Considérant que si, en application de la législation du travail désormais codifiée à l’article L. 230-2 du code du travail, l’employeur a l’obligation générale d’assurer la sécurité et la protection de la santé des travailleurs placés sous son autorité, il incombe aux autorités publiques chargées de la prévention des risques professionnels de se tenir informées des dangers que peuvent courir les travailleurs dans le cadre de leur activité professionnelle, compte tenu notamment des produits et substances qu’ils manipulent ou avec lesquels ils sont en contact, et d’arrêter, en l’état des connaissances scientifiques, au besoin à l’aide d’études ou d’enquêtes complémentaires, les mesures les plus appropriées pour limiter et si possible éliminer ces dangers ;

Considérant qu’en relevant, d’une part, que le caractère nocif des poussières d’amiante était connu depuis le début du XXème siècle et que le caractère cancérigène de celles-ci avait été mis en évidence dès le milieu des années cinquante, d’autre part, que, si les autorités publiques avaient inscrit progressivement, à partir de 1945, sur la liste des maladies professionnelles, les diverses pathologies invalidantes, voire mortelles, dues à l’exposition professionnelle à l’amiante, ces autorités n’avaient entrepris, avant 1977, aucune recherche afin d’évaluer les risques pesant sur les travailleurs exposés aux poussières d’amiante, ni pris de mesures aptes à éliminer ou, tout au moins, à limiter les dangers liés à une telle exposition, la cour administrative d’appel s’est livrée à une appréciation souveraine des pièces du dossier qui, en l’absence de dénaturation, ne peut être utilement discutée devant le juge de cassation ; qu’en déduisant de ces constatations que, du fait de ces carences dans la prévention des risques liés à l’exposition des travailleurs aux poussières d’amiante, l’Etat avait commis une faute de nature à engager sa responsabilité, la cour administrative d’appel n’a pas entaché son arrêt d’une erreur de qualification juridique ;

Considérant qu’après avoir relevé qu’il résultait de l’instruction, et notamment des conclusions du rapport d’expertise joint au dossier, que le décès de M. T. était dû à l’inhalation par ce dernier des poussières d’amiante auxquelles il avait été exposé dans le cadre de son activité professionnelle la cour administrative d’appel, qui a suffisamment motivé son arrêt sur ce point, n’a pas inexactement qualifié les faits de l’espèce en admettant le caractère direct du lien de causalité entre la faute commise par l’Etat et le décès de M. T. ;

Considérant que le moyen soulevé par le MINISTRE DE L’EMPLOI ET DE LA SOLIDARITE et tiré de ce que le comportement de la société Eternit serait de nature à atténuer voire à exclure la responsabilité de l’Etat est nouveau en cassation et n’est, par suite, pas recevable ;

Considérant qu’il résulte de tout ce qui précède que le MINISTRE DE L’EMPLOI ET DE LA SOLIDARITE n’est pas fondé à demander l’annulation de l’arrêt attaqué ;

Sur l’application de l’article L. 761-1 du code de justice administrative :

Considérant qu’il y a lieu, dans les circonstances de l’espèce, de faire application de ces dispositions et de mettre à la charge de l’Etat la somme de 3 500 euros que réclament ensemble les consorts T. au titre des frais exposés par eux et non compris dans les dépens ;

D E C I D E :

Article 1er : L’intervention de la société Eternit est admise.

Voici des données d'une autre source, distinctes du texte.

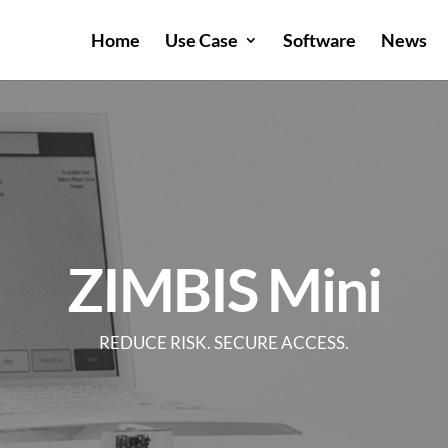
Home
Use Case
Software
News
ZIMBIS Mini
REDUCE RISK. SECURE ACCESS.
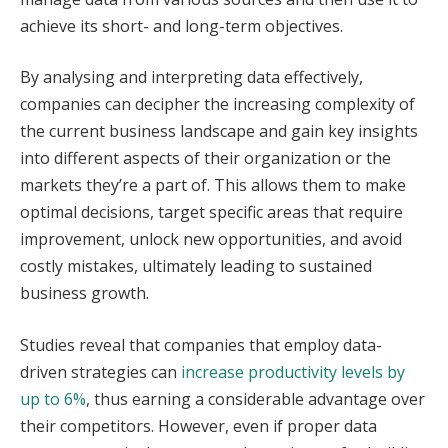
achieve its short- and long-term objectives.
By analysing and interpreting data effectively,
companies can decipher the increasing complexity of
the current business landscape and gain key insights
into different aspects of their organization or the
markets they’re a part of. This allows them to make
optimal decisions, target specific areas that require
improvement, unlock new opportunities, and avoid
costly mistakes, ultimately leading to sustained
business growth.
Studies reveal that companies that employ data-
driven strategies can
increase productivity levels by
up to 6%
, thus earning a considerable advantage over
their competitors. However, even if proper data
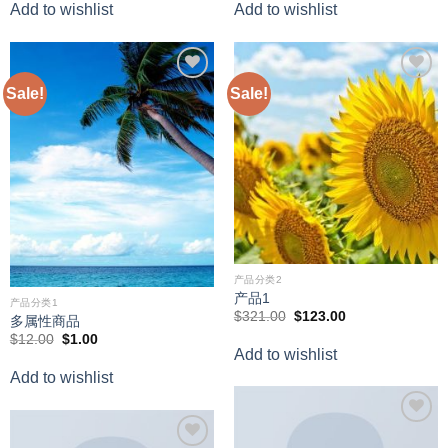
Add to wishlist
Add to wishlist
$398.00.
$388.00.
Sale!
Sale!
Add to
Add to
wishlist
wishlist
产品分类2
产品1
产品分类1
Original
Current
$
321.00
$
123.00
多属性商品
price
price
Original
Current
$
12.00
$
1.00
was:
is:
price
price
Add to wishlist
$321.00.
$123.00.
was:
is:
Add to wishlist
$12.00.
$1.00.
Add to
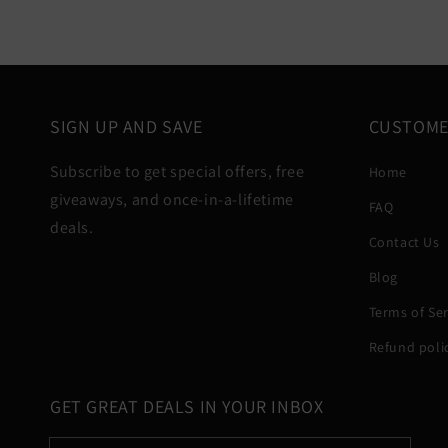
SIGN UP AND SAVE
CUSTOME
Subscribe to get special offers, free
Home
giveaways, and once-in-a-lifetime
FAQ
deals.
Contact Us
Blog
Terms of Ser
Refund poli
GET GREAT DEALS IN YOUR INBOX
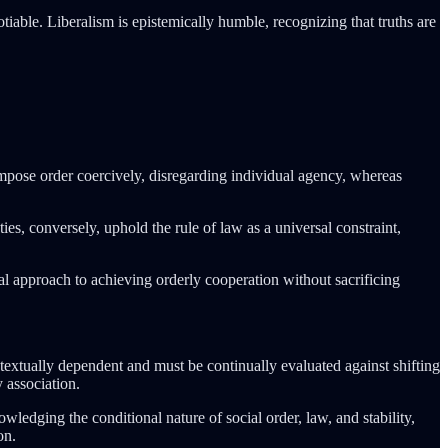
iable. Liberalism is epistemically humble, recognizing that truths are
impose order coercively, disregarding individual agency, whereas
ies, conversely, uphold the rule of law as a universal constraint,
onal approach to achieving orderly cooperation without sacrificing
textually dependent and must be continually evaluated against shifting
 association.
wledging the conditional nature of social order, law, and stability,
on.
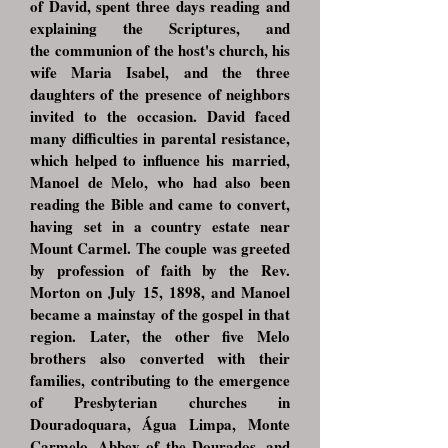
of David, spent three days reading and
explaining the Scriptures, and
the
communion of the host's church, his
wife Maria Isabel, and the three
daughters of the
presence of neighbors
invited to the occasion. David faced
many difficulties in
parental resistance,
which helped to influence his
married,
Manoel de Melo, who had also been
reading the Bible and came to convert,
having
set in a country estate near
Mount Carmel. The couple was greeted
by pro
fession of faith by the Rev.
Morton on July 15, 1898, and Manoel
became a mainstay
of the gospel in that
region.
Later, the other five Melo
brothers also converted with their
families,
contributing to the emergence
of Presbyterian churches in
Douradoquara, Água Limpa,
Monte
Carmelo, Abbey of the Dourados, and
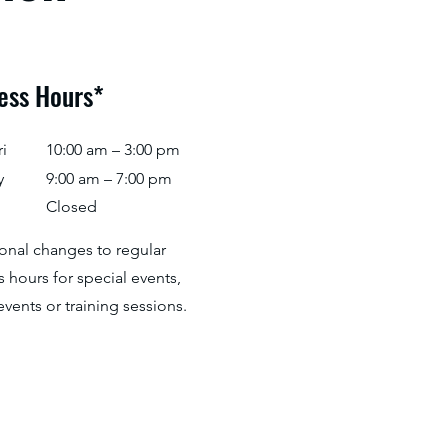
ess Hours*
i
10:00 am – 3:00 pm
y
9:00 am – 7:00 pm
Closed
ional changes to regular
 hours for special events,
events or training sessions.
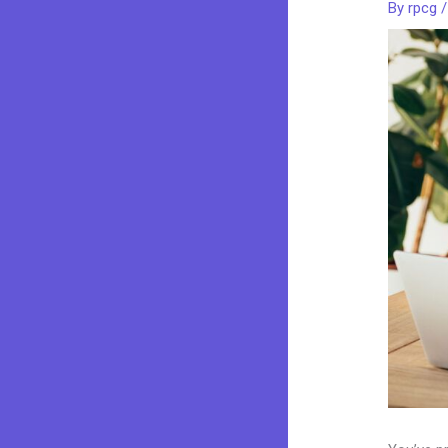
By
rpcg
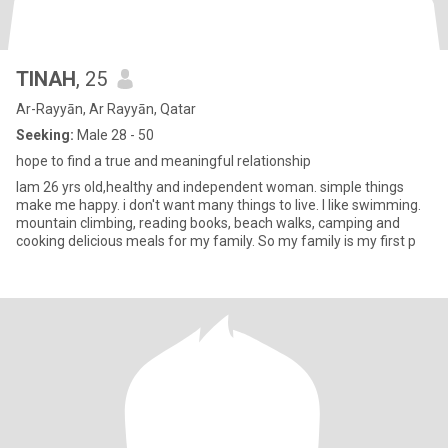
TINAH
, 25
Ar-Rayyān, Ar Rayyān, Qatar
Seeking:
Male 28 - 50
hope to find a true and meaningful relationship
Iam 26 yrs old,healthy and independent woman. simple things
make me happy. i don't want many things to live. l like swimming.
mountain climbing, reading books, beach walks, camping and
cooking delicious meals for my family. So my family is my first p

Article 2 : Le recours du MINISTRE DE L’EMPLOI ET DE LA SOLIDARITE est rejeté.

Article 3 : L’Etat versera aux consorts T. la somme de 3 500 euros en application de l’article L. 761-1 du code de justice administrative.

Article 4 : La présente décision sera notifiée au MINISTRE DES AFFAIRES SOCIALES, DU TRAVAIL ET DE LA SOLIDARITE, à Mmes Elisabeth T., Nadine T., épouse Cormans, Sylvie T., à M. Yves T., à la caisse primaire centrale d’assurance maladie des Bouches-du-Rhône et à la société Eternit.